It is September and you overlook an impressive vineyard from your holiday chalet. 8,000 vines are full of ripe grapes. You are enjoying the late summer sun, wineglass in hand, and feel like a God in France. But the truth is, you are in Wognum in the Medemblik area.
“People come here from all over the world, from local ladies’ clubs to Middle-Eastern sheikhs and everyone is happy here. The tranquillity of this place is very special”, says Siem Loos.
Siem and his wife Ada have been the proud owners of the family-run business Saalhof since 2006. The Loos family, with four kids, is very close. It is not without cause that son Ben and daughter Celine play an important part in this ‘agriturismo’. A term that originated in Italy and means so much as farmer's business, including food, education and accommodation options. In this setting, Saalhof is unique in the Netherlands.
Every member of the Loos family works independently and carries responsibility for their own department within the company. Together they strengthen each other. Siem and Ada run the bed and breakfast, the land and the wine. Celine organises gatherings at the only remaining historic greenhouse on the estate. Siem restored the greenhouse in its original style. “As soon as you walk in, you feel the unique atmosphere. The distinct light makes the greenhouse shine”, says Siem enthusiastically. Right between the vines, Saalig restaurant boasts a phenomenal location. The restaurant is operated by Ben and of course it serves their own wine. In addition to the menu, Ben regularly organises lavish meals. The pots and bottles are put on the table and you eat whatever is served. This is how the wine farmers used to thank the workers for their hard labour.
Siem also ran a painting company until 2005 and his wife Ada operated the painter’s store. The first vines were already growing in their garden. They had a couple of years to go until their retirement and were at a crossroads in their lives. The couple took a risk and hiked all the way to Santiago de Compostella. A 3,000 km hike that they completed in 150 days. As they were walking by the French vineyards, they decided to shake things up. Siem and Ada, West-Frisians through and through, decided to bring a bit of France to the Netherlands and pick up wine growing professionally. The Saal family's house and estate in Wognum had been up for sale for a while. They had been growing grapes for consumption here since 1920. Unfortunately deterioration had set in and everything had been covered in weeds. They concluded “If we can hike for thousands of kilometres with nothing more than a backpack, we can certainly turn this into something nice”.
Saalhof is the only place in this part of West-Friesland where home-made wine is grown in accordance with organic guidelines. Dutch wine has a slightly lower alcohol percentage than foreign wines but other than that, there is no significant difference. Saalhof produces white, red, pink and sparkling wine.

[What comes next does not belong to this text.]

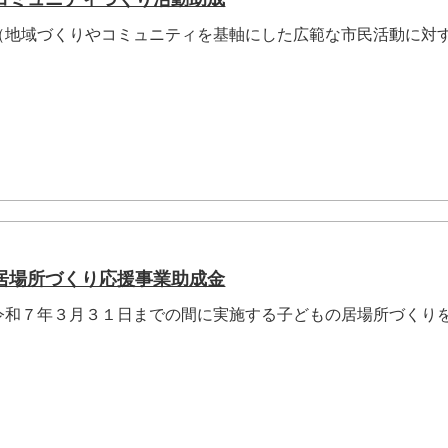
（地域づくりやコミュニティを基軸にした広範な市民活動に対
居場所づくり応援事業助成金
令和７年３月３１日までの間に実施する子どもの居場所づくり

The latter is justifiably called ‘The Miracle of West-Friesland’. Ada: “We don’t feel like quitting at all. We are never bored. People visit us from all over the world. As long as we’re healthy, we will continue to forge plans for the future. Just like most West-Frisians, we are hard working people who love the outdoors. We cannot imagine moving into a small apartment! We actually want to hike to Rome one day, and who knows what kind of ideas will surface then!”
Saalhof visitors don't just visit for the vineyard, but for the environment itself as well. The West-Frisian region is known for its authentic Dutch landscape, the typical ribbon-shaped villages and their gorgeous monumental cheese-cover farmhouses. Thanks to the large number of bicycle routes, this forms the ideal base for exploring the region.